From the Canadian Energy Centre

By Deborah Jaremko

B.C. tanker ban an example of federal rules that have to change

The CEO of North America’s largest pipeline operator says Alberta’s move to champion a new oil pipeline to B.C.’s north coast makes sense.

“There’s a good reason the Alberta government has become proponent of a pipeline to the north coast of B.C.,” Enbridge CEO Greg Ebel told the Empire Club of Canada in Toronto the day after Alberta’s announcement.

“The previous [federal] government’s tanker ban effectively makes that export pipeline illegal. No company would build a pipeline to nowhere.”

It’s a big lost opportunity. With short shipping times to Asia, where oil demand is growing, ports on B.C.’s north coast offer a strong business case for Canadian exports. But only if tankers are allowed.

A new pipeline could generate economic benefits across Canada and, under Alberta’s plan, drive economic reconciliation with Indigenous communities.

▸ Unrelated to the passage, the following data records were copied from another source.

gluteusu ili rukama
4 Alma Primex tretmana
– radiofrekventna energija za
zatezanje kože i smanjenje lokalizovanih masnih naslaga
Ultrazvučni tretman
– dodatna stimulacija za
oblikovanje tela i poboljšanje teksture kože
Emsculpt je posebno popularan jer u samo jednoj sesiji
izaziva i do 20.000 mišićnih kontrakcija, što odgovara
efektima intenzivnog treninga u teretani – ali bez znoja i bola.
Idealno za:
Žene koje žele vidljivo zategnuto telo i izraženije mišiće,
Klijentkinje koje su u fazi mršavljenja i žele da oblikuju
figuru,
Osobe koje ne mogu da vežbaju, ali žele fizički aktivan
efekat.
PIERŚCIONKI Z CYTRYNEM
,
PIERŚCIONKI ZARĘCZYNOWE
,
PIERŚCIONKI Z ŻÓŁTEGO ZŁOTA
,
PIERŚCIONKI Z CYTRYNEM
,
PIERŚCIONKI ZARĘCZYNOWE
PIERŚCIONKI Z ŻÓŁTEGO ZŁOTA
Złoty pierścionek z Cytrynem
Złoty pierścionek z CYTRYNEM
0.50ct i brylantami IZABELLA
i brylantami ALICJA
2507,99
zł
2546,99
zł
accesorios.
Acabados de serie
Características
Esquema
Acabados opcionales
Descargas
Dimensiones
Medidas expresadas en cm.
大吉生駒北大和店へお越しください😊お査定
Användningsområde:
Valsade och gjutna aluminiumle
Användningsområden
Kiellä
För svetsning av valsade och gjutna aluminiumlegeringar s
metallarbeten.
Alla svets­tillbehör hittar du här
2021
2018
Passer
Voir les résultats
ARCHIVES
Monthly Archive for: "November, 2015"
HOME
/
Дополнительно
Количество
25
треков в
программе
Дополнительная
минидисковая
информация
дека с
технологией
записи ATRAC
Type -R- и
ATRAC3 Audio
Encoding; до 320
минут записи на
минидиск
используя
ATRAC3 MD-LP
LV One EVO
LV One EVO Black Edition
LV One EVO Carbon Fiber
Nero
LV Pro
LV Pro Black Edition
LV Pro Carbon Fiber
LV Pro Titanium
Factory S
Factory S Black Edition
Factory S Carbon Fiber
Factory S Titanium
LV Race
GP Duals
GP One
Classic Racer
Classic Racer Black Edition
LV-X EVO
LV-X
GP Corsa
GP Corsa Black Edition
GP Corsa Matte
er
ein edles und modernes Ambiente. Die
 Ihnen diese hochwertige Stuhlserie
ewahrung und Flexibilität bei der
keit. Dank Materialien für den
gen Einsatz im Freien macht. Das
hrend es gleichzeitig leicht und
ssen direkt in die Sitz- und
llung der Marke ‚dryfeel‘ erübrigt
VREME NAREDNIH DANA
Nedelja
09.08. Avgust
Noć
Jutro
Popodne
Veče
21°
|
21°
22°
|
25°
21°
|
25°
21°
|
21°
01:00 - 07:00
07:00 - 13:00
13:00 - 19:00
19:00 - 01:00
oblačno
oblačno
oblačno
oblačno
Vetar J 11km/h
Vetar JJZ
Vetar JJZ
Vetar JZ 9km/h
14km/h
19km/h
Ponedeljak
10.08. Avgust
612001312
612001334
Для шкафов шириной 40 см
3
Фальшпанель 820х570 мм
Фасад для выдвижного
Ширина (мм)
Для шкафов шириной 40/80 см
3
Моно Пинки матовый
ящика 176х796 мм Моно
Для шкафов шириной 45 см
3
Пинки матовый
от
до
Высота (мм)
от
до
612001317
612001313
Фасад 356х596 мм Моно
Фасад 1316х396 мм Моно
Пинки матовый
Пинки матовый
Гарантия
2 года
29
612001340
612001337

Ebel said the tanker ban is an example of how policies have to change to allow Canada to maximize its economic potential.

Repealing the legislation is at the top of the list of needed changes Ebel and 94 other energy CEOs sent in a letter to Prime Minister Mark Carney in mid-September.

The federal government’s commitment to the tanker ban under former Prime Minister Justin Trudeau was a key factor in the cancellation of Enbridge’s Northern Gateway pipeline.

That project was originally targeted to go into service around 2016, with capacity to ship 525,000 barrels per day of Canadian oil to Asia.

“We have tried to build nation-building pipelines, and we have the scars to prove it. Five hundred million scars, to be quite honest,” Ebel said, referencing investment the company and its shareholders made advancing the project.

“Those are pensioners and retail investors and employees that took on that risk, and it was difficult,” he said.

For an industry proponent to step up to lead a new Canadian oil export pipeline, it would likely require “overwhelming government support and regulatory overhaul,” BMO Capital Markets said earlier this year.

Energy companies want to build in Canada, Ebel said.

“The energy sector is ready to invest, ready to partner, partner with Indigenous nations and deliver for the country,” he said.

“None of us is calling for weaker environmental oversight. Instead, we are urging government to adopt smarter, clearer, faster processes so that we can attract investment, take risks and build for tomorrow.”

This is the time for Canadians “to remind ourselves we should be the best at this,” Ebel said.

“We should lead the way and show the world how it’s done: wisely, responsibly, efficiently and effectively.”

With input from a technical advisory group that includes pipeline leaders and Indigenous relations experts, Alberta will undertake pre-feasibility work to identify the pipeline’s potential route and size, estimate costs, and begin early Indigenous engagement and partnership efforts.

The province aims to submit an application to the Federal Major Projects Office by spring 2026.